- _GIVEN EXERCISE 1_
What efficiency range for solar hot water collectors does the text on the home's solar hot water system cite from Home Power magazine?
** START OF PASSAGE GIVEN **
I'm not sure what happened, but modelling with WATSUN was a complete waste of time for me.

Our solar fraction is probably in the range of 60%-70%.

The Mill Creek NetZero Home (MCNZH) will collect solar energy in three different ways: using passive solar design, using photovoltaic (PV) modules, and using solar hot water (SHW) collectors. The SHW collectors are the ones that heat water - they are the black ones at the top of the above picture.

According to a recent article in Home Power magazine (Oct/Nov 2008, p.40), SHW collector efficiency is 50%-70%. That's pretty good when you consider that the best PV module is about 17% efficient.

I've been contemplating the design of the MCNZH's SHW system for months now. The pieces started to fall into place once the federal government released a crucial tool: The  WATSUN 2008 SHW System Simulator.

Computer Modeling - WATSUN 2008

The ability to model real-life systems with computer software has widespread application in every area of technology. In residential home building, though, I suspect that it's given short thrift. In my experience, rules of thumb and "what worked last time" are what steer the boat when designing residential homes. I prefer to trust in reliable, time-tested computer code more than gut feelings.

WATSUN 2008 is available from the Canadian Federal Government as a free download right here. It performs hourly simulations of SHW systems, and it's based on algorithms that have been in use since the 1970s. One of its great features is that it contains weather and sunlight data for Edmonton, Alberta. Once I downloaded and learned about the software, I contacted Didier Thevenard. He is the primary mover and shaker behind WATSUN 2008, and he generously helped me figure out some of the collector data numbers that I needed.

WATSUN 2008 - Results

I had some pretty important questions to answer when I began the computer modeling:

  • How much of my hot water can be produced from solar?
  • Should we install 2 collectors or 3?
  • How big should our storage tank be?
  • How important is pipe insulation (the pipes that run from the collectors to the storage tanks)?
  • Is there any energy left over for space heating?

So I set up some simulations. The collectors will be of the flat plate variety, purchased from Trimline Design Centre. They manufacture the collectors right here in Edmonton.
** END OF PASSAGE GIVEN **
- _GIVEN EXERCISE 2_
Quote the lines of the records below, starting with the line that contains "purple hexagon: moved" and ending with the final line of the records. Leave out the picture markers.
** START OF EXTRACTED INFORMATION **
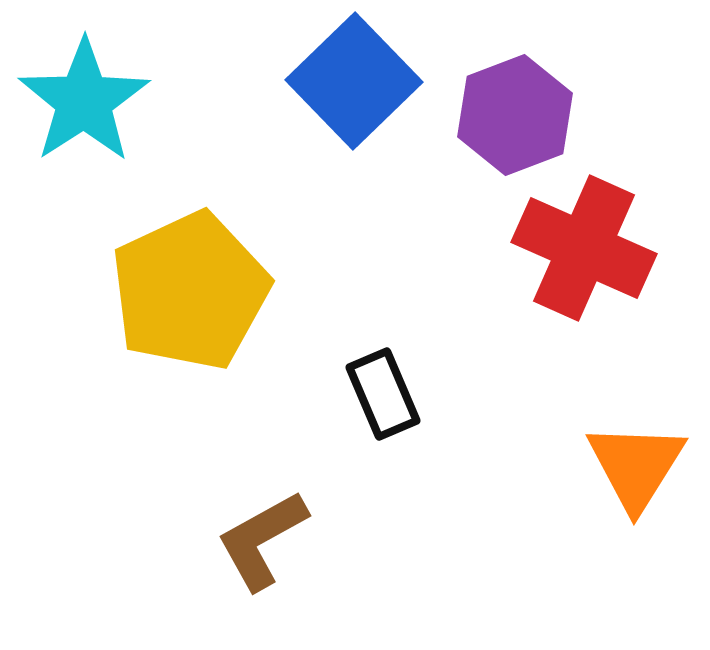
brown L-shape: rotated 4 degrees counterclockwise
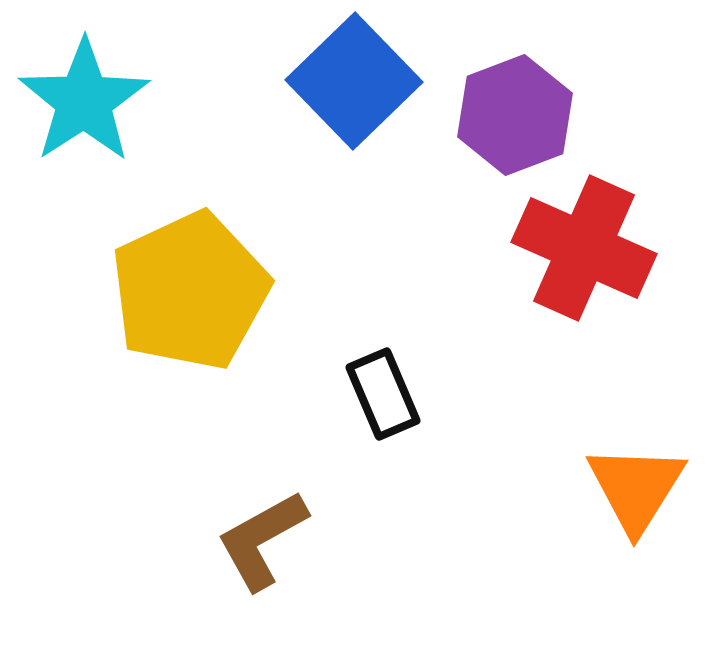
orange triangle: moved 22 px down
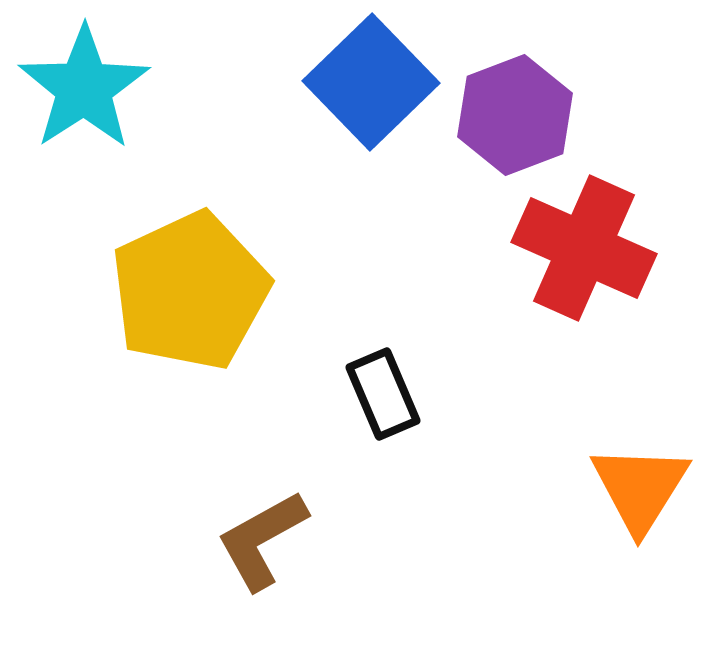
blue square: moved 17 px right, 1 px down
cyan star: moved 13 px up
orange triangle: moved 4 px right
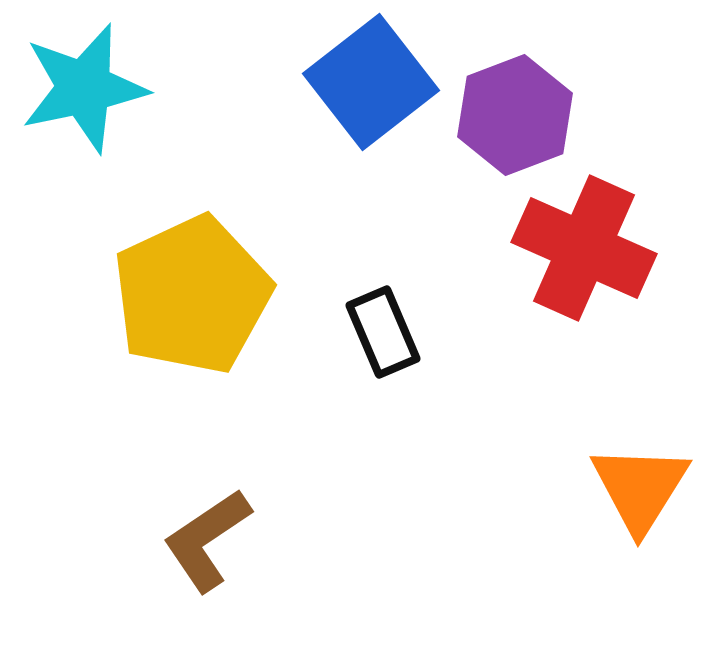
blue square: rotated 6 degrees clockwise
cyan star: rotated 21 degrees clockwise
yellow pentagon: moved 2 px right, 4 px down
black rectangle: moved 62 px up
brown L-shape: moved 55 px left; rotated 5 degrees counterclockwise
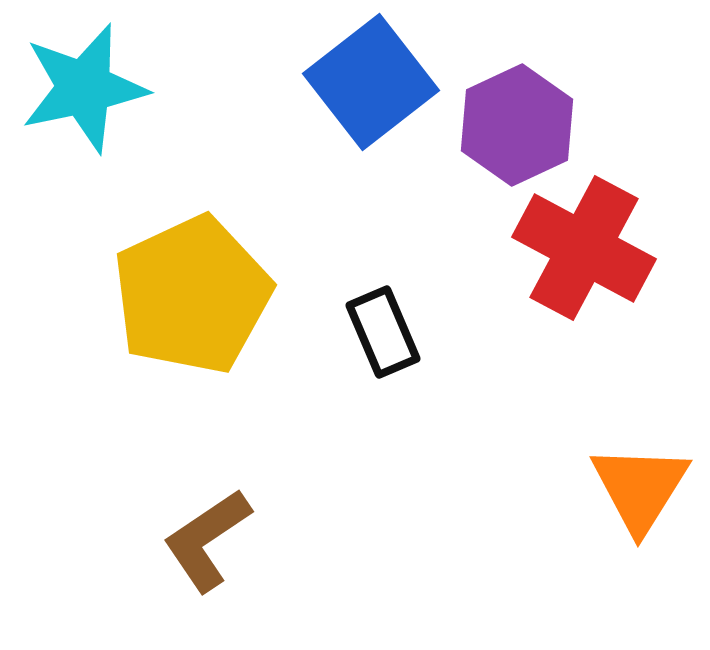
purple hexagon: moved 2 px right, 10 px down; rotated 4 degrees counterclockwise
red cross: rotated 4 degrees clockwise
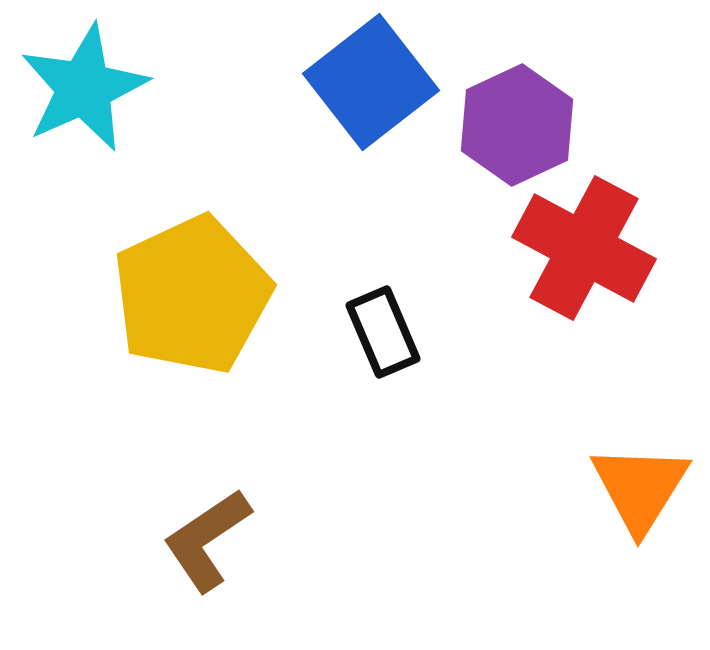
cyan star: rotated 12 degrees counterclockwise
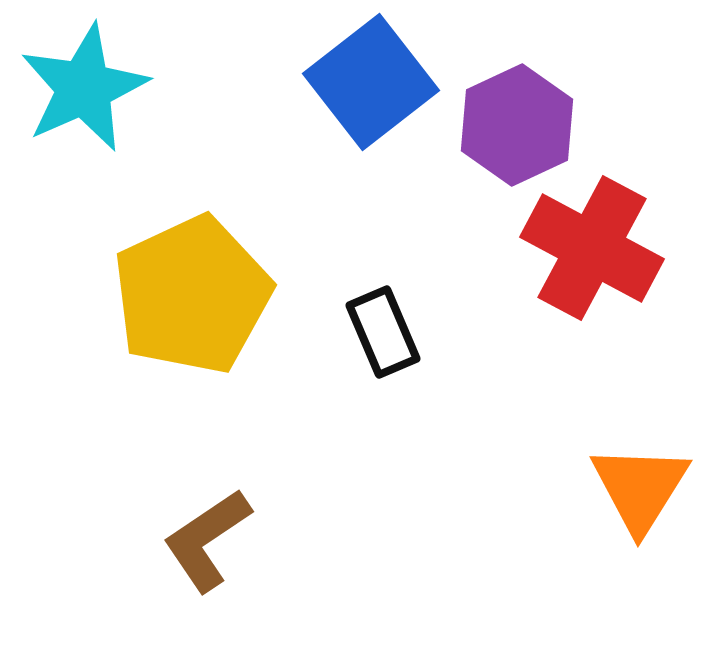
red cross: moved 8 px right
** END OF EXTRACTED INFORMATION **
- _EXERCISE OUTPUT 1_
50%-70%

- _EXERCISE OUTPUT 2_
purple hexagon: moved 2 px right, 10 px down; rotated 4 degrees counterclockwise
red cross: rotated 4 degrees clockwise
cyan star: rotated 12 degrees counterclockwise
red cross: moved 8 px right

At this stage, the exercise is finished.